## BRIEF
All lines from the one containing "middle tip: (167, 334)" through the end of the data below are to be repeated exactly, with pictures left out.

#### MATERIAL FOR THIS EXERCISE ####

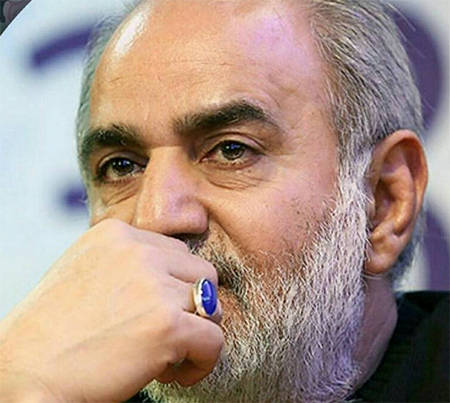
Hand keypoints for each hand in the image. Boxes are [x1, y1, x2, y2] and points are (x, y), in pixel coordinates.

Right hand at [0, 219, 222, 401]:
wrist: (24, 372)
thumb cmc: (54, 329)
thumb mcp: (86, 269)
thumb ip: (128, 262)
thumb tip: (174, 273)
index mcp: (117, 234)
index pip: (175, 252)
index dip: (173, 286)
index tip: (155, 313)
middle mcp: (138, 251)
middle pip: (200, 272)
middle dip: (190, 305)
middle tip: (167, 334)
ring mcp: (154, 286)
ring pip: (212, 304)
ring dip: (197, 332)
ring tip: (170, 357)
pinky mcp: (166, 325)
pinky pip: (213, 339)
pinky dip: (203, 361)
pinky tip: (175, 374)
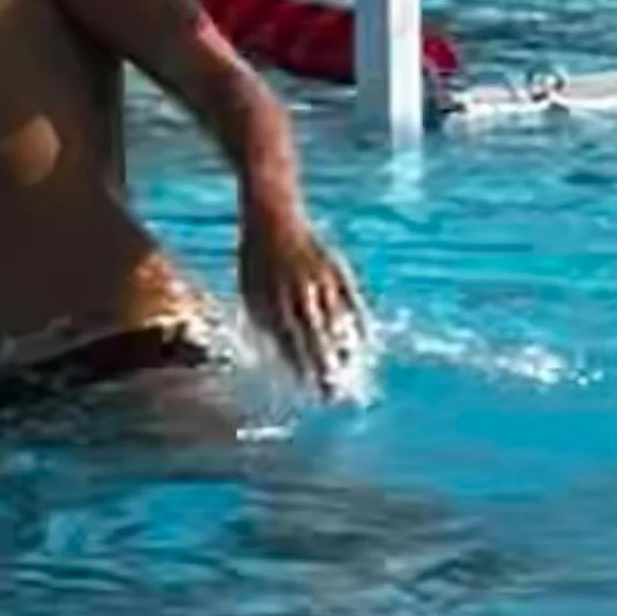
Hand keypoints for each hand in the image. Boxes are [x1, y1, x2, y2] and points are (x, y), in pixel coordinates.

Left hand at [240, 195, 367, 397]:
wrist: (273, 219)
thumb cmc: (257, 264)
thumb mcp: (251, 296)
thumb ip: (266, 328)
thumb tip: (281, 362)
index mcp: (274, 303)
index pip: (291, 346)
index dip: (303, 372)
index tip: (312, 395)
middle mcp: (299, 295)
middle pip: (316, 340)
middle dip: (326, 371)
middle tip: (335, 397)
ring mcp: (321, 282)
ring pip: (337, 324)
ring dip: (345, 352)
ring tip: (352, 376)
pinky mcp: (337, 270)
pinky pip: (352, 302)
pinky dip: (360, 323)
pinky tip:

####

## RESULT BELOW
middle tip: (167, 334)
ring mcp: (154, 286)
ring pip: (212, 304)
ring dip: (197, 332)
ring tip: (170, 357)
pinky mcp: (166, 325)
pinky pip: (213, 339)
pinky dip: (203, 361)
pinky tip: (175, 374)
Hand keypoints for each hand in the image. Boxes are [x1, y1, x2, y2] and points are (x, y), in pixel coordinates.

Left hand at [240, 195, 367, 397]:
wrist: (273, 219)
thumb cmc: (257, 264)
thumb mcp: (251, 296)
thumb ip: (266, 328)
thumb tip: (281, 362)
index mcp: (274, 303)
index pip: (291, 346)
index dip: (303, 372)
index tip: (312, 395)
middle mcp: (299, 295)
middle pip: (316, 340)
middle dip: (326, 371)
middle tip: (335, 397)
ring mcp: (321, 282)
ring pip: (337, 324)
ring dip: (345, 352)
ring tip: (352, 376)
pinky mcp: (337, 270)
pinky pip: (352, 302)
pinky dip: (360, 323)
pinky tip:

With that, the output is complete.